▶ **Quoted passage**
# Thoughts on the MTH 1:32 Flat Cars



## CapeCodSteam (Jan 2, 2008)

Greetings,

I've just obtained an MTH UP flat car w/pipe load off eBay. For the price and the lack of flat cars out there, I couldn't pass up the chance.

So, now a bit late, what do people know about the MTH 1:32 stuff and how close are they compaired to AMS?

Thanks in advance


----------



## Daniel Peck (Mar 31, 2009)

it is small to everthing else. 
i have some 100 ton hoppers and they are small all around....


----------



## Totalwrecker (Feb 26, 2009)

Another source for flats is the Aristo Classic line. The flats come with spools mounted on the deck, but these pop off easily. I'd redo the floor if my new load didn't cover them. They are 1:24, but older and shorter than modern ones and should look fine with your AMS. 
John


----------



## lownote (Jan 3, 2008)

Here's an aristo 1:29 flatcar next to an MTH modern flatcar. The MTH is longer and narrower.


----------



## lownote (Jan 3, 2008)

Hard to do too much right or wrong to a flatcar. The only thing I didn't like about the MTH was the stock couplers, which extended WAY out from the body. But it came to look out of scale to me--it's clearly based on a longer, more recent prototype than the aristo, which is based on a 40 foot prototype


----------



## Dan Pantages (Jan 2, 2008)

I thought MTH was 1/32. If there is any dimension marking on the car, check the dimensions of the flat car against those.


----------



## lownote (Jan 3, 2008)

▶ **What to do**
a) In the forum thread on MTH 1:32 flat cars, what length of prototype is the Aristo flatcar said to be based on?
b) Extend the forum thread on MTH 1:32 flat cars past the point where it stops.

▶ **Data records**
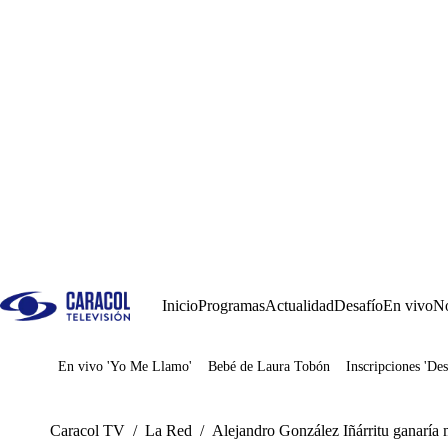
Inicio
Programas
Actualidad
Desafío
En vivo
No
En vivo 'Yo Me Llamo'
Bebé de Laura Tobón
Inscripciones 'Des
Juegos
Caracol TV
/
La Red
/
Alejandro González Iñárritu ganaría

...

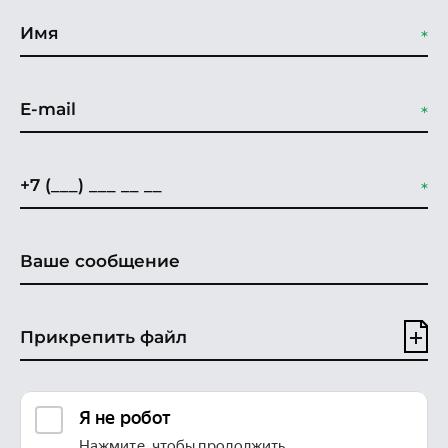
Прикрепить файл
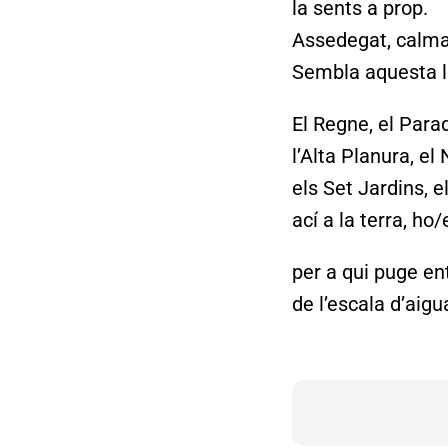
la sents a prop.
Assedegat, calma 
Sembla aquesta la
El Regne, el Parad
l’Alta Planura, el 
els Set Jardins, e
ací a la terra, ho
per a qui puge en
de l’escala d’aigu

▶ **Your written answers**
a) A 40-foot prototype.

b)
Yes, MTH is in 1:32. AMS works in 1:20 and 1:32. The MTH flatcar works well as a modern car in 1:32, but in 1:20 I think it would look too narrow. If you are thinking of the AMS 1:20 flatcars, the sides of the MTH car can be removed and it could be bulked up, it might be about the right length.


----------



## yardtrain (Feb 18, 2008)

I have the opposite opinion, everything else looks to big and out of proportion.


----------



## du-bousquetaire (Feb 14, 2011)

The MTH flat car is a very good and 1/32 scale replica of the AAR flat car, built around the late thirties and early forties, these cars had cast integral frames made by General steel castings and in a way this is a rare instance where prototype practice followed model railroading (although at an earlier time) the whole cars frame was cast in steel in one piece. I don't know how many roads had such cars but I know that the PRR had very similiar cars (only difference seems to be in the decking layout of the ends. This is why it doesn't have any rivet details except for the rivets used to hold down the wood decking on the frame. It needs to be lowered on the trucks about 5mm (saw the bolsters and remove 5mm. and reglue using chlorophorm as it's polycarbonate) and have scale wheels and Kadee couplers body mounted if you use large radius curves. The aristo craft model is a shortened model of a mid '20's sixty foot car much shortened and 1/29 scale. The shortening has modified the angle of the fish belly making a lengthening of this model almost impossible, if one wants to make a scale model out of it.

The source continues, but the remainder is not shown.